Chapitre 3 : Ock Pop Tok& Song of Lao elephant

Aujourd’hui nous partons à la découverte d’un centre d’artisanat autour du tissage situé plus en périphérie de ville. Nous y allons à pied comme à notre habitude mais la route n’est pas la plus belle. C’est un grand boulevard de circulation mais sur le chemin nous tombons sur des petites choses intéressantes comme le mémorial du président, lieu paisible et bien aménagé. Nous nous arrêtons également dans le temple Wat Chai PhatTich où les chants résonnent au sein d’un bâtiment d’or. Non loin de là un bouddha couché se repose entouré de murs étriqués.

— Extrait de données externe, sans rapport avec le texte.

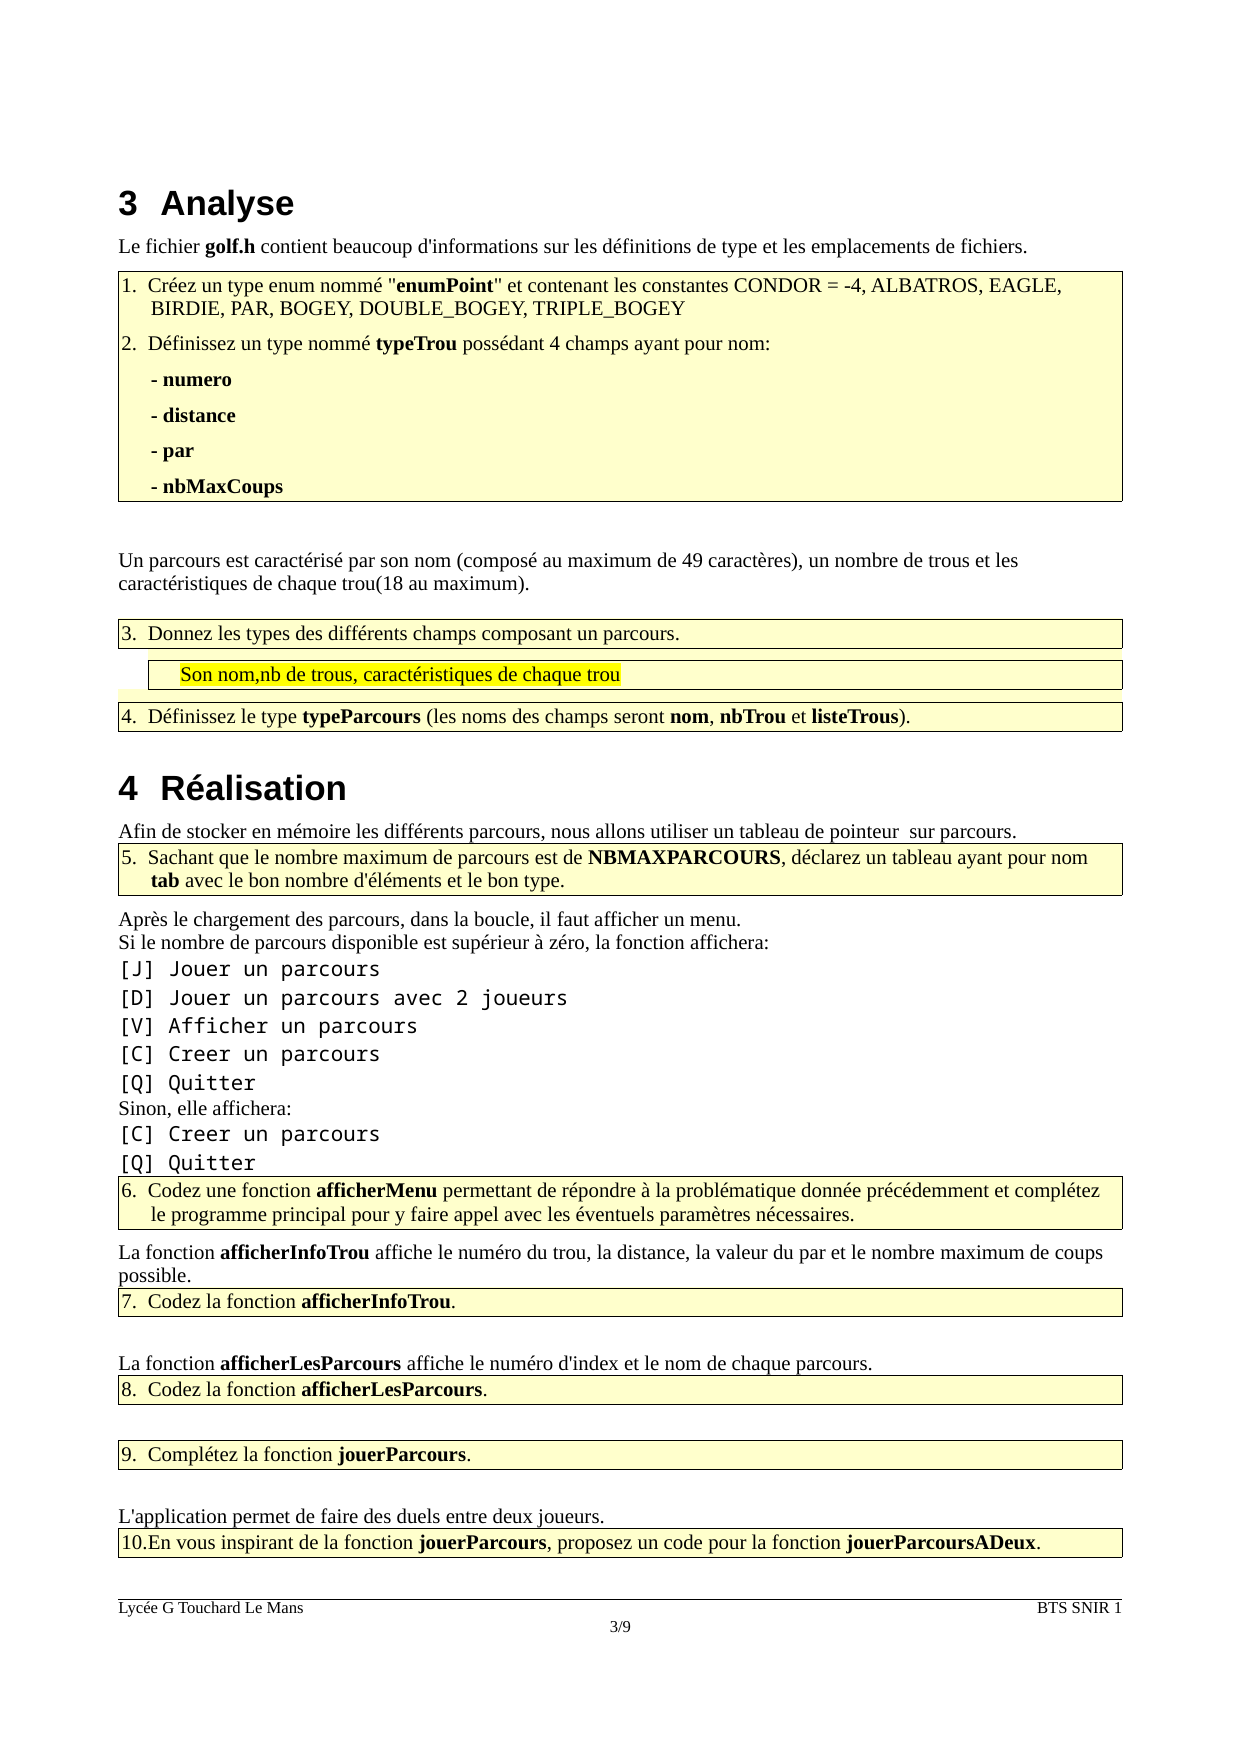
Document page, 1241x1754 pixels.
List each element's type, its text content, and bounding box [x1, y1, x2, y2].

text Le fichier golf.h contient beaucoup d'informations sur les définitions de type et les emplacements de fichiers. [118, 235, 1122, 258]
text Après le chargement des parcours, dans la boucle, il faut afficher un menu. [118, 908, 1122, 931]
list - par [119, 436, 1122, 462]
text [J] Jouer un parcours [118, 954, 1122, 983]
list - numero [119, 365, 1122, 391]
text La fonction afficherInfoTrou affiche le numéro du trou, la distance, la valeur du par et le nombre maximum de coups possible. [118, 1241, 1122, 1287]
text [V] Afficher un parcours [118, 1011, 1122, 1039]
subtitle Analyse [118, 183, 1122, 222]
list Définissez le type typeParcours (les noms des champs seront nom, nbTrou et listeTrous). [119, 703, 1122, 731]
text Sinon, elle affichera: [118, 1096, 1122, 1119]
list Définissez un type nommé typeTrou possédant 4 champs ayant pour nom: [119, 329, 1122, 355]
text [D] Jouer un parcours avec 2 joueurs [118, 983, 1122, 1011]
list Codez la fonction afficherInfoTrou. [119, 1289, 1122, 1316]
subtitle Réalisation [118, 768, 1122, 807]
list En vous inspirant de la fonction jouerParcours, proposez un code pour la fonction jouerParcoursADeux. [119, 1529, 1122, 1557]
text [C] Creer un parcours [118, 1119, 1122, 1148]
list Codez une fonction afficherMenu permettant de répondre à la problématique donnée précédemment et complétez le programme principal pour y faire appel avec les éventuels paramètres nécessaires. [119, 1177, 1122, 1229]
list Son nom,nb de trous, caractéristiques de chaque trou [149, 661, 1122, 689]
text Afin de stocker en mémoire les différents parcours, nous allons utiliser un tableau de pointeur sur parcours. [118, 820, 1122, 843]
text La fonction afficherLesParcours affiche le numéro d'index et le nom de chaque parcours. [118, 1352, 1122, 1375]
list Créez un type enum nommé "enumPoint" et contenant les constantes CONDOR = -4, ALBATROS, EAGLE, BIRDIE, PAR, BOGEY, DOUBLE_BOGEY, TRIPLE_BOGEY [119, 272, 1122, 320]
list - distance [119, 401, 1122, 427]
list Codez la fonction afficherLesParcours. [119, 1376, 1122, 1404]
list Donnez les types des différents champs composant un parcours. [119, 620, 1122, 648]
text L'application permet de faire des duels entre deux joueurs. [118, 1505, 1122, 1528]
list Sachant que le nombre maximum de parcours est de NBMAXPARCOURS, déclarez un tableau ayant pour nom tab avec le bon nombre d'éléments et le bon type. [119, 844, 1122, 895]
list - nbMaxCoups [119, 472, 1122, 501]
text Un parcours est caractérisé par son nom (composé au maximum de 49 caractères), un nombre de trous et les caractéristiques de chaque trou(18 au maximum). [118, 549, 1122, 595]
text [C] Creer un parcours [118, 1039, 1122, 1068]
list Complétez la fonction jouerParcours. [119, 1441, 1122, 1469]
text [Q] Quitter [118, 1068, 1122, 1096]
text Si le nombre de parcours disponible est supérieur à zéro, la fonction affichera: [118, 931, 1122, 954]
text [Q] Quitter [118, 1148, 1122, 1176]
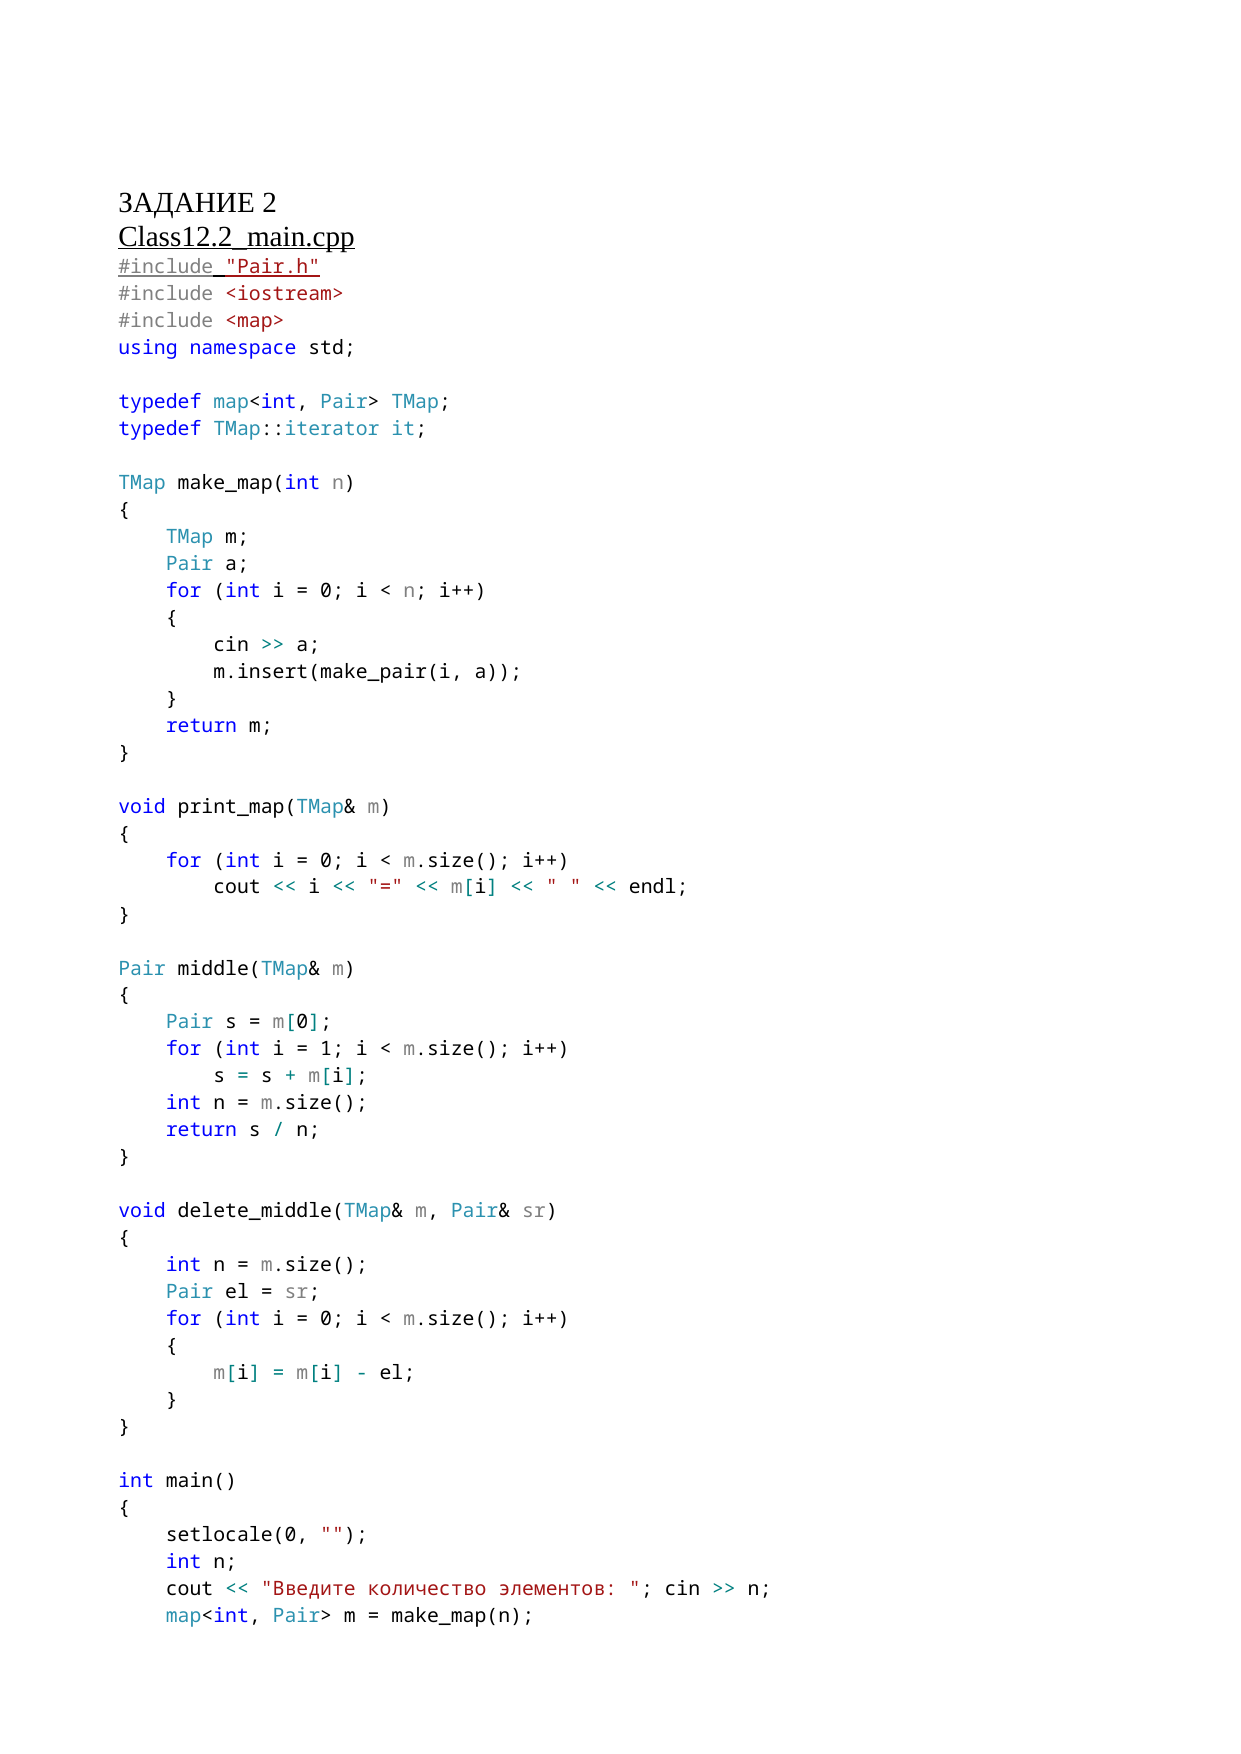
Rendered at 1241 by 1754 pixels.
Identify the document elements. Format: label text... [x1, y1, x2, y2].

text } [118, 1385, 1122, 1412]
text Pair middle(TMap& m) [118, 954, 1122, 981]
text Pair s = m[0]; [118, 1008, 1122, 1035]
text } [118, 900, 1122, 927]
text cin >> a; [118, 630, 1122, 657]
text setlocale(0, ""); [118, 1520, 1122, 1547]
text { [118, 819, 1122, 846]
text return s / n; [118, 1116, 1122, 1143]
text { [118, 603, 1122, 630]
text cout << "Введите количество элементов: "; cin >> n; [118, 1574, 1122, 1601]
text Pair a; [118, 549, 1122, 576]
text void delete_middle(TMap& m, Pair& sr) [118, 1197, 1122, 1223]
text typedef TMap::iterator it; [118, 414, 1122, 441]
text { [118, 981, 1122, 1008]
text TMap make_map(int n) [118, 468, 1122, 495]
text typedef map<int, Pair> TMap; [118, 387, 1122, 414]
text int n = m.size(); [118, 1089, 1122, 1116]
text int n = m.size(); [118, 1251, 1122, 1277]
text for (int i = 0; i < m.size(); i++) [118, 1304, 1122, 1331]
text { [118, 495, 1122, 522]
text #include <iostream> [118, 279, 1122, 306]
text void print_map(TMap& m) [118, 792, 1122, 819]
text } [118, 738, 1122, 765]
text s = s + m[i]; [118, 1062, 1122, 1089]
text Class12.2_main.cpp [118, 219, 1122, 252]
text m[i] = m[i] - el; [118, 1358, 1122, 1385]
text TMap m; [118, 522, 1122, 549]
text using namespace std; [118, 333, 1122, 360]
text } [118, 1412, 1122, 1439]
text for (int i = 0; i < m.size(); i++) [118, 846, 1122, 873]
text int main() [118, 1466, 1122, 1493]
text for (int i = 1; i < m.size(); i++) [118, 1035, 1122, 1062]
text return m; [118, 711, 1122, 738]
text } [118, 1143, 1122, 1169]
text ЗАДАНИЕ 2 [118, 185, 1122, 219]
text { [118, 1223, 1122, 1251]
text Pair el = sr; [118, 1277, 1122, 1304]
text map<int, Pair> m = make_map(n); [118, 1601, 1122, 1628]
text #include "Pair.h" [118, 252, 1122, 279]
text #include <map> [118, 306, 1122, 333]
text cout << i << "=" << m[i] << " " << endl; [118, 873, 1122, 900]
text for (int i = 0; i < n; i++) [118, 576, 1122, 603]
text { [118, 1493, 1122, 1520]
text } [118, 684, 1122, 711]
text int n; [118, 1547, 1122, 1574]
text m.insert(make_pair(i, a)); [118, 657, 1122, 684]
text { [118, 1331, 1122, 1358]
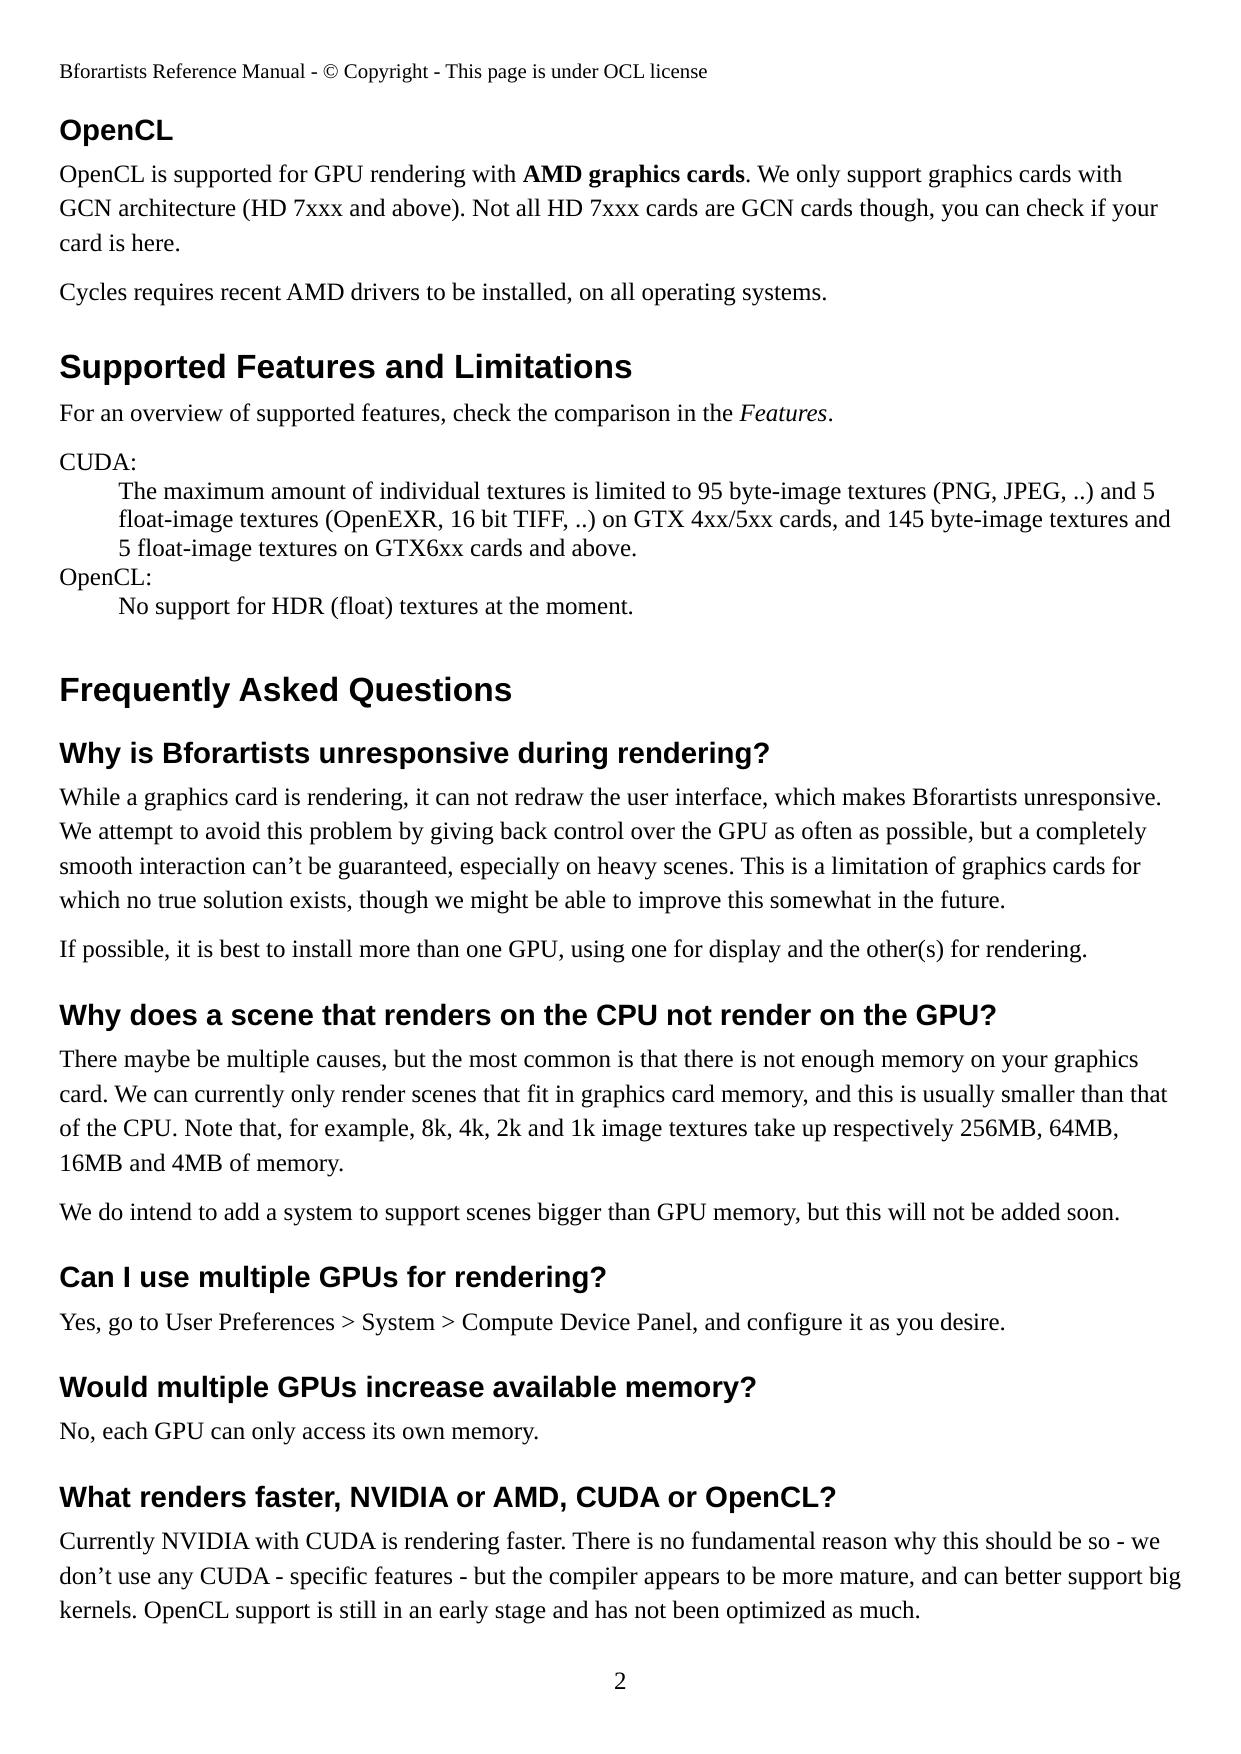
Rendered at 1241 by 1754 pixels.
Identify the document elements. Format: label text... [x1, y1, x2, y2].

text Currently NVIDIA with CUDA is rendering faster. There is no fundamental reason why this should be so - we don’t use any CUDA - specific features - but the compiler appears to be more mature, and can better support big kernels. OpenCL support is still in an early stage and has not been optimized as much. [59, 1526, 1181, 1624]
subtitle OpenCL [59, 113, 1181, 146]
subtitle Why is Bforartists unresponsive during rendering? [59, 736, 1181, 769]
subtitle Why does a scene that renders on the CPU not render on the GPU? [59, 998, 1181, 1032]
text Cycles requires recent AMD drivers to be installed, on all operating systems. [59, 277, 1181, 306]
text While a graphics card is rendering, it can not redraw the user interface, which makes Bforartists unresponsive. We attempt to avoid this problem by giving back control over the GPU as often as possible, but a completely smooth interaction can’t be guaranteed, especially on heavy scenes. This is a limitation of graphics cards for which no true solution exists, though we might be able to improve this somewhat in the future. [59, 782, 1181, 914]
subtitle OpenCL: [59, 562, 1181, 591]
text OpenCL is supported for GPU rendering with AMD graphics cards. We only support graphics cards with GCN architecture (HD 7xxx and above). Not all HD 7xxx cards are GCN cards though, you can check if your card is here. [59, 159, 1181, 257]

Nous descendons plus en contrebas pour découvrir une terrasse avec vue sur le Mékong et les bateaux des pêcheurs, sincèrement, ça pourrait être un super spot de coucher de soleil !

Nous arrivons enfin au Ock Pop Tok. Partie de la collaboration entre une anglaise et une laotienne, cette entreprise a permis de développer un réseau et un commerce visant à perpétuer le travail si délicat des tisserandes. En rentrant sur le site, on nous propose un free tour pour expliquer le processus de la soie jusque son exploitation. Il y a aussi un restaurant, une boutique (et une autre en centre-ville), des workshops de tissage, et des tisserandes qui sont à l’œuvre sous l’œil ébahi des touristes. Nous suivons donc un guide qui passe une belle demi-heure à nous expliquer l’ensemble du processus, du ver à soie jusqu’à l’écharpe. Décidément le Laos nous aura permis d’en apprendre beaucoup sur le travail de la soie !

Astuce activité : Ock Pop Tok a deux boutiques, une en centre-ville et une à l’extérieur de la ville. Des tuk-tuks gratuit font le lien entre les deux. Très bonne explication en anglais, beauté du lieu et des créations garantie.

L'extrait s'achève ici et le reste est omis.